Let me know how it went

there is no prior date to restore the system restore to.

think i might just have to reformat the whole hard-drive again. I was able to get the information that i needed thru safemodes.

there is no prior date to restore the system restore to.

That may be a good option, then you will have a nice clean copy of windows installed, do you need help with this ?

That may be a good option, then you will have a nice clean copy of windows installed, do you need help with this ?

nope, i know how to re-install windows, appreciate the help, you can consider this closed! thanks amillion to everyone!

OK...so when i try to reboot i get the following error message

"Windows could not start because the following file is missing or corrupt:

<Windows root>\systen32\hal.dll.

Please re-install a copy of the above file"
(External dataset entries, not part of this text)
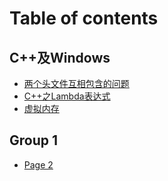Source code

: # Table of contents

## C++及Windows

* [两个头文件互相包含的问题](README.md)
* [C++之Lambda表达式](c++-ji-windows/c++-zhi-lambda-biao-da-shi.md)
* [虚拟内存](c++-ji-windows/xu-ni-nei-cun.md)

## Group 1

* [Page 2](group-1/page-2.md)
That file is missing or corrupt, give this a shot

http://pcsupport.about.com/od/fixtheproblem/ht/restorehaldll.htm

re-installed windows but when the computer loads i get to choose which windows to load and the bad copy is still there, any way to delete it?

You should have reformatted the drive and started fresh creating a primary partition. We just do malware removal on this forum but post here and you will get some windows people that can help you. Like safer its free but you will have to register

http://forums.whatthetech.com/index.php?showforum=119

Ken :)

i reformated the drive..there was a partition 1- which was recovery and much smalelr and parition 2 whjch was a the actual harddrive and i reformated the 2nd one..should have done it to the first. case closed tho, thanks for the help!

Your welcome



How did I get infected in the first place ?
Read these links and find out how to prevent getting infected again.
Tutorial for System Restore (http://www.bleepingcomputer.com/tutorials/tutorial56.html) <-- Do this first to prevent yourself from being reinfected.
WhattheTech (http://forums.whatthetech.com/index.php?showtopic=57817)
Grinler BleepingComputer (http://www.bleepingcomputer.com/forums/topic2520.html)
GeeksTo Go (http://www.geekstogo.com/forum/index.php?autocom=custom&page=How_did_I)
Dslreports (http://www.dslreports.com/faq/10002)



Safe Surfn
Ken

Since this issue appears to be resolved ... this Topic has been closed. Glad I could help.